Iron is a vital micronutrient required for photosynthesis and other metabolic reactions. The amount of iron that cells need to thrive is tiny compared to carbon, nitrogen and phosphorus, but in areas of the oceans where these elements are plentiful, a lack of iron limits the amount of primary productivity. However, the marine iron cycle has looked very different over Earth's history, for instance when anoxic or low-oxygen conditions altered the behaviour of this metal. A web focus published online with this month's issue (http://go.nature.com/2lOFmDb) delves into marine iron cycling through time.

Iron is supplied to the ocean from above and below. The sea surface receives iron through runoff from land and dust deposition, and sediment biogeochemical reactions and hydrothermal venting supply the element at the base of the ocean. Changes to this influx have been linked to variations in ocean productivity and carbon sequestration. In particular, enhanced dust delivery in a dry and windy climate is widely invoked to explain high productivity in the Subantarctic Southern Ocean during glacial periods (Martinez-Garcia, A. et al. Science 343, 1347–1350; 2014).

Dust also fuels primary productivity in the modern oceans. On page 189, Pabortsava et al. show that the higher rate of carbon sequestration found in the North Atlantic subtropical gyre relative to the South Atlantic gyre is the result of Saharan dust deposition.

The mechanism, however, is different to that found in the nutrient-rich Southern Ocean, where — once iron is available — organisms can quickly make use of the abundant carbon, nitrogen and phosphorus already present in the surface waters. In the low-nutrient waters of the North Atlantic subtropical gyre, the iron carried by the dust stimulates nitrogen fixation, providing the raw materials needed for further productivity.

Unlike dust deposition, which can vary markedly even over short timescales, the amount of iron supplied by hydrothermal activity is relatively constant over millennial timescales. Although hydrothermal activity occurs in a limited set of locations, the plumes of dissolved metals generated at these sites can persist over thousands of kilometres. On page 195, Fitzsimmons and colleagues show that particulate iron also persists in these plumes over long distances. Moreover, iron exchange between the dissolved and particulate form appears to be continuous, and reversible as the particles sink. These particles generally take the form of Fe(III) oxyhydroxides associated with organic matter, meaning that the iron in these minerals takes the form of Fe3+.
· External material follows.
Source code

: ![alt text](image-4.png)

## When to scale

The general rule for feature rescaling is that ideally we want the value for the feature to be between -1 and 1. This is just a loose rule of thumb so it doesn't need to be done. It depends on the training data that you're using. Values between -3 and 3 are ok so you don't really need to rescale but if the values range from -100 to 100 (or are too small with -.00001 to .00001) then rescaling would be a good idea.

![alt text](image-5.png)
Credit: AF ARCHIVE / ALAMY STOCK PHOTO

The occurrence of the more oxidized form of iron in these particles is consistent with the availability of oxygen in much of the deeper ocean. However, in the deep oceans that characterized much of Earth's past, oxygen was in short supply, presumably favouring the presence of a more reduced form of iron, Fe2+. Indeed, anoxic and iron-rich (ferruginous) deep ocean conditions persisted for much of the Precambrian. The wealth of iron in the Precambrian oceans is evident in the banded iron formations that were deposited intermittently between 2.4 and 1.8 billion years ago. Despite forming in anoxic deep waters, the iron in these chemical sediments takes the form of both Fe2+ and Fe3+.
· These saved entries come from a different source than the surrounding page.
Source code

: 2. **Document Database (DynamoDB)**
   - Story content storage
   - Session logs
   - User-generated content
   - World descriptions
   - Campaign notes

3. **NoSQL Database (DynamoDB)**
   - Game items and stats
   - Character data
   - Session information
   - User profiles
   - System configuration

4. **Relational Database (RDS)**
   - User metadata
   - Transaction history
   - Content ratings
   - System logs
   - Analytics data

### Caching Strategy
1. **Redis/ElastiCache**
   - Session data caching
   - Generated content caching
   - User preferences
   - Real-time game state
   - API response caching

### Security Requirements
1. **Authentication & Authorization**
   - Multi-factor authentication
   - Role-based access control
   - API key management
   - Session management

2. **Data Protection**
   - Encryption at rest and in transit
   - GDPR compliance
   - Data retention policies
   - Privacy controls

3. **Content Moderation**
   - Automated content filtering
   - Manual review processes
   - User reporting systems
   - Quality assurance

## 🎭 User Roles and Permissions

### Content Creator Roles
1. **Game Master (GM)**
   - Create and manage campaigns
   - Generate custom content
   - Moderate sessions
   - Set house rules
Photochemical reactions in the sunlit ocean surface, microbial cycling and — later in time — reactions with growing amounts of free oxygen have been invoked to explain this mix. Halevy and co-authors (Nat. Geosci. 10, 135–139; 2017) demonstrated that when the supply of Fe3+ provided by these reactions is high enough, green rust readily precipitates under conditions thought to be analogous to the Precambrian oceans. They calculate that green rust would have transported iron to the sediments, which then served as a substantial sink for Fe3+.

The persistence of Fe2+ in the Precambrian oceans may have had an effect on overall nutrient cycling. In anoxic systems with relatively low iron abundance, microbial denitrification removes biologically available nitrogen from the water column by converting nitrate to N2. However, as Michiels et al. show on page 217, in a modern ferruginous lake, the presence of Fe2+ promotes an additional microbial reaction that converts nitrate to ammonium, which is still biologically available. Thus the ancient oceans may not have been as nitrogen limited as previously thought.

Ferruginous conditions will not be making a comeback in the modern oceans, but studying iron cycling across a wide range of conditions can help inform our understanding of how the iron cycle might change in the future; potential changes in abiotic reactions due to ocean warming, deoxygenation and acidification are particularly poorly constrained (Hutchins, D. A. & Boyd, P. W. Nat. Clim. Change 6, 1072–1079; 2016). Changes in where dust is generated and transported, the upwelling of subsurface iron and the extent of seafloor anoxia will all alter the iron budget — and the productivity that the iron fuels — in complex ways. The works presented in our focus suggest that changes in iron availability will impact other nutrient budgets as well, including nitrogen.